No.		Fe2+ = 0.3		Mn2+ = 0.4
1	Average Concentration (mg/L)	0.22	0.22	0.16	0.16
2	Old	Children	Adults	Children	Adults
3	R (liter)	1	2	1	2
4	Fe2+ (day/year)	350	350	350	350
5	Dt (year)	6	30	6	30
6	Wb (kg)	15	55	15	55
7	t avg (day)	10,950	10,950	10,950	10,950
8	RFd (mg/kg.day)	0.006	0.006	0.14	0.14
appe9	CDI (mg/kg.day)	0.00	0.01	0.00	0.01
10	Risk Characterization	0.47	1.27	0.01	0.04
11	Status	Unsafe	Unsafe	Safe	Safe
12	Safe Concentration (mg/L)	0.47	0.17	0.01	0.02

, which shows that iron concentrations in underground rivers pose potential health risks.

6. Conclusions

This study confirms that geological and anthropogenic variables significantly impact the quality of spring water and underground river water, while the use of fertilizers and agricultural and domestic waste also influence the hydrochemical conditions of groundwater. Pearson’s correlation analysis reveals interdependence among various physicochemical factors, where the composition of parameters in the aqueous solution determines the correlation between TDS-EC and Fe²⁺–Mn²⁺. These findings indicate that the dissolution of rock minerals affects groundwater geochemistry, with interactions between groundwater and rock reflecting dissolution and mineral decomposition processes. Correlation matrices show that most water quality parameters exhibit statistically significant relationships, with TDS having a strong correlation with EC (r = 0.97) but a weaker correlation with Fe²⁺, Mn²⁺, CaCO₃, and SO₄²⁻. Fe²⁺ shows significant correlations with Mn²⁺ and TDS (r = 0.81 and 0.55), while the negative correlations between CaCO₃ and EC and TDS (r = −0.34 and −0.31) suggests that CaCO₃ is not solely derived from rock weathering but may also originate from anthropogenic sources. Alkalinity, typically represented by CaCO₃, is determined by the presence of hydroxide, carbonate, bicarbonate, and organic acid ions, which come from various natural processes.

The health risk assessment results reveal the presence of non-carcinogenic health risks due to high iron levels, particularly in underground rivers, with greater health threats compared to springs. Therefore, effective communication with communities is crucial, with measures such as regular tube well water quality testing, raising awareness about affordable and safe water provision, and developing cost-effective household water treatment systems. While sulfate levels were also analyzed their health impacts were found to be secondary compared to heavy metals (Fe and Mn), which constitute the main contributors to non-carcinogenic health risks in the study area. The novelty of this study resides in the fact that it uses GWQI, HHRA, and statistical analysis to conduct an integrated assessment of groundwater quality and health risks in the karst region of Trenggalek. This assessment reveals geochemical interactions and brings attention to health problems associated with iron in underground rivers.

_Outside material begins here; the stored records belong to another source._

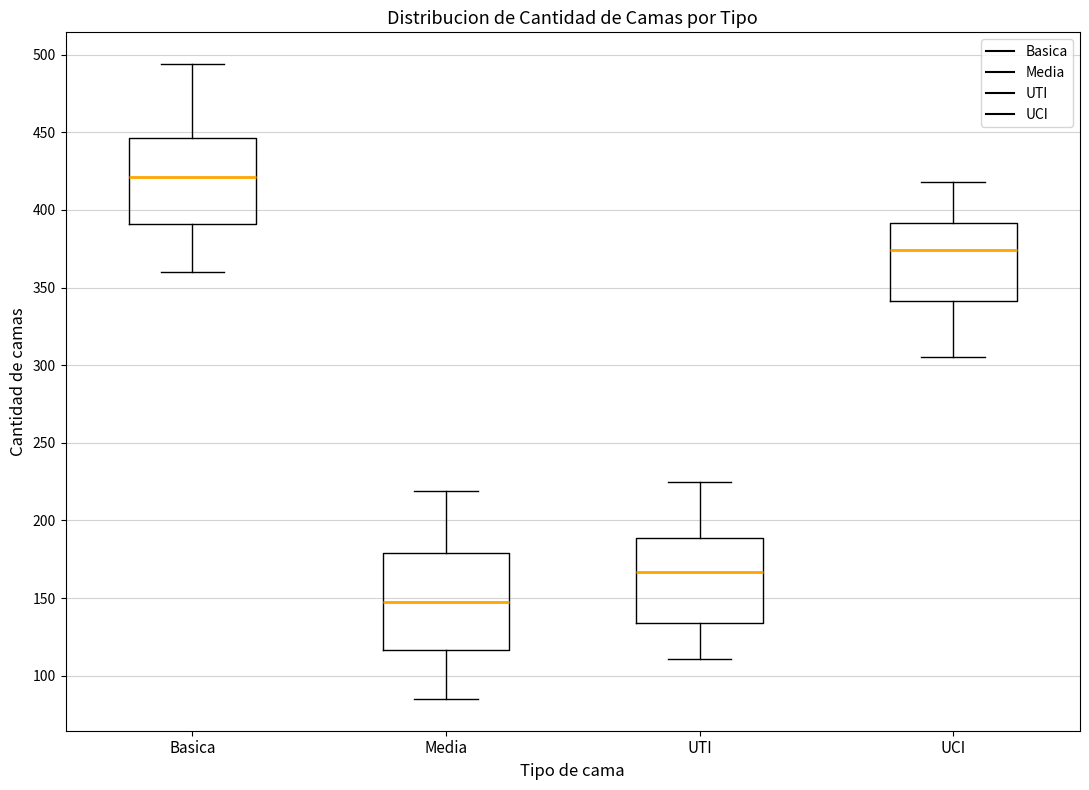

Which box has the lowest median line?

Media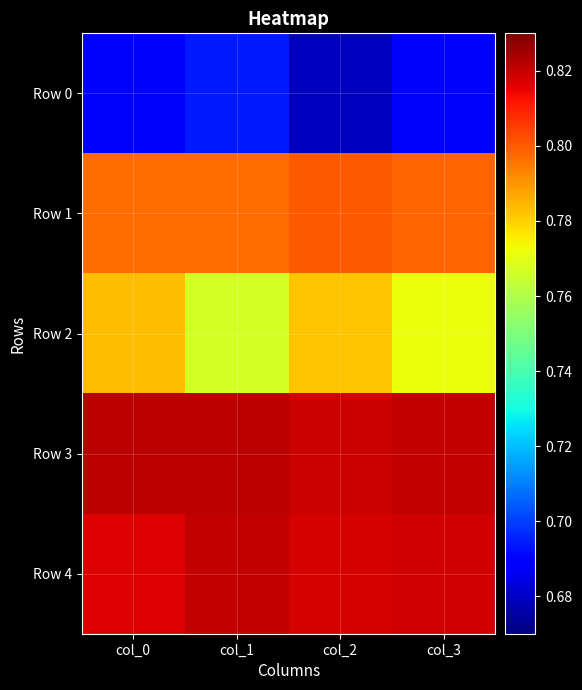

What is the total value across all series at col_3?

3.9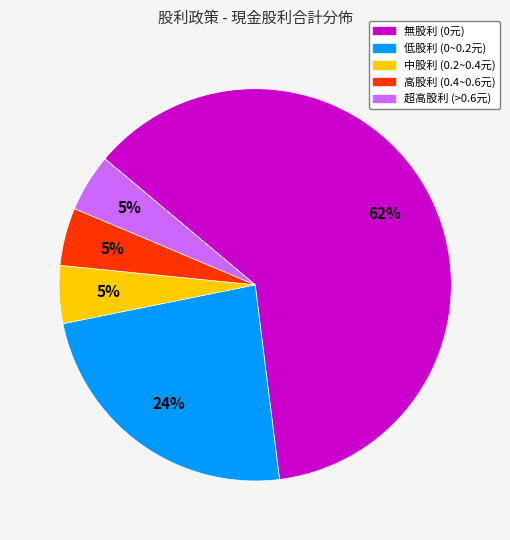

Is there any slice that represents more than half of the pie?

Yes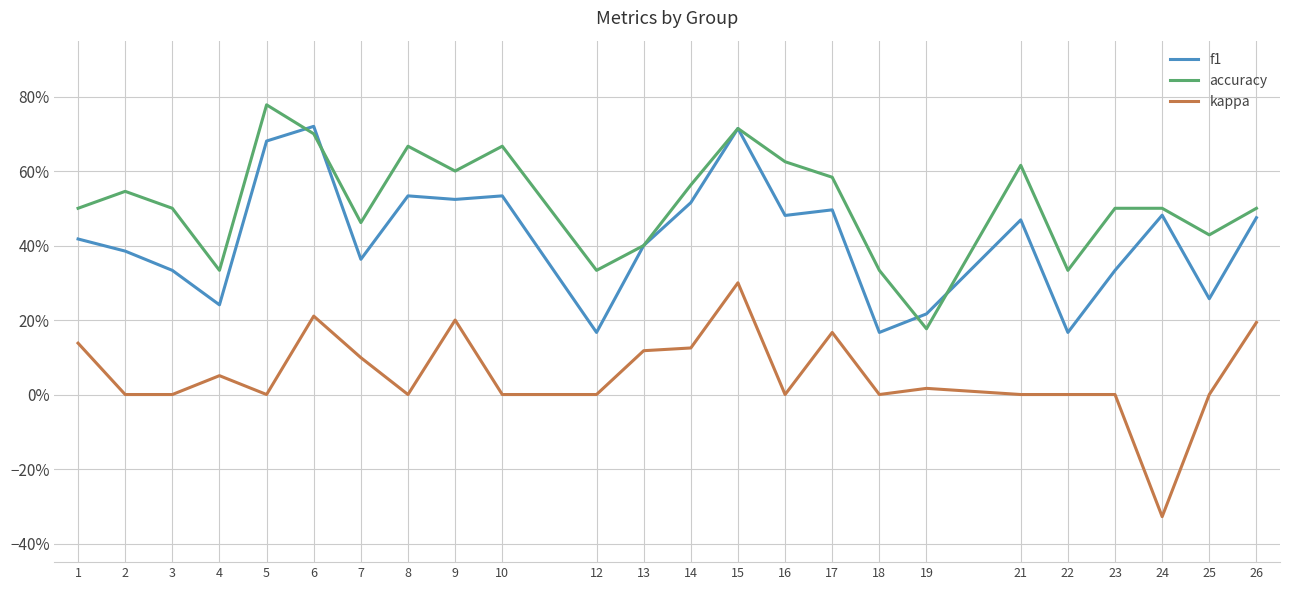

The accuracy series shows 0.5 at 24. True or false?

True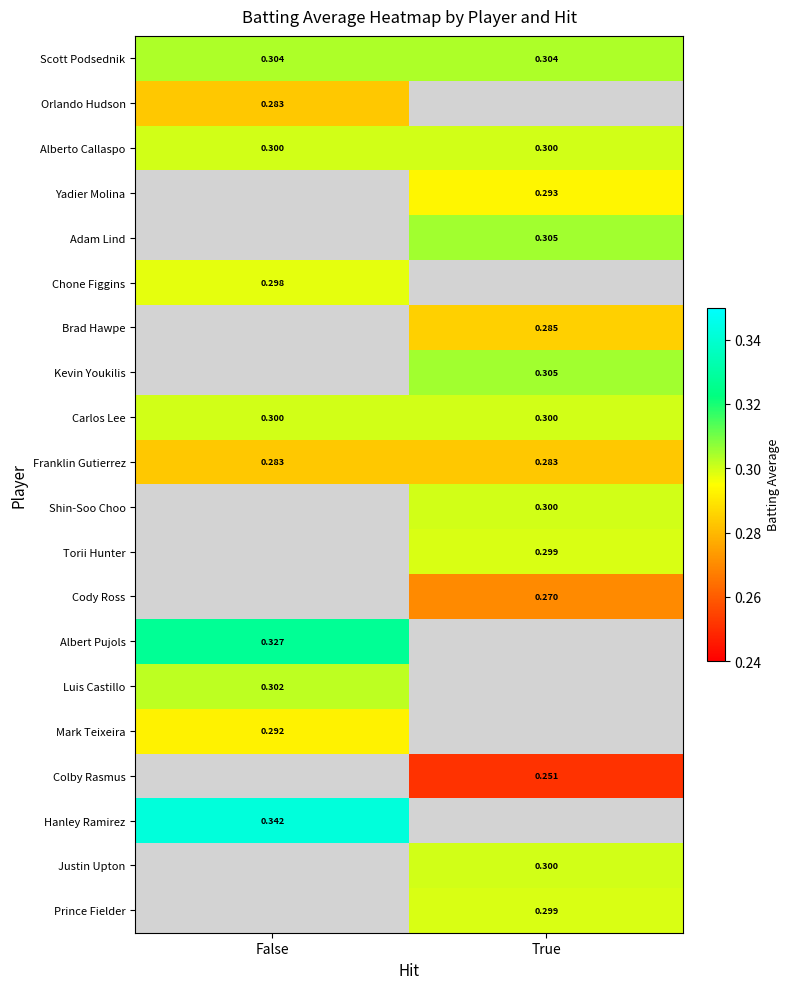

Which series has the largest total across all categories?

Scott Podsednik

Further research is needed to gain a deeper understanding of health risks associated with iron and manganese in drinking water sources to develop more effective water quality improvement and risk mitigation strategies. By implementing the recommended measures and continuing research efforts health risks can be minimized, ensuring the safety of water resources for communities in the study area.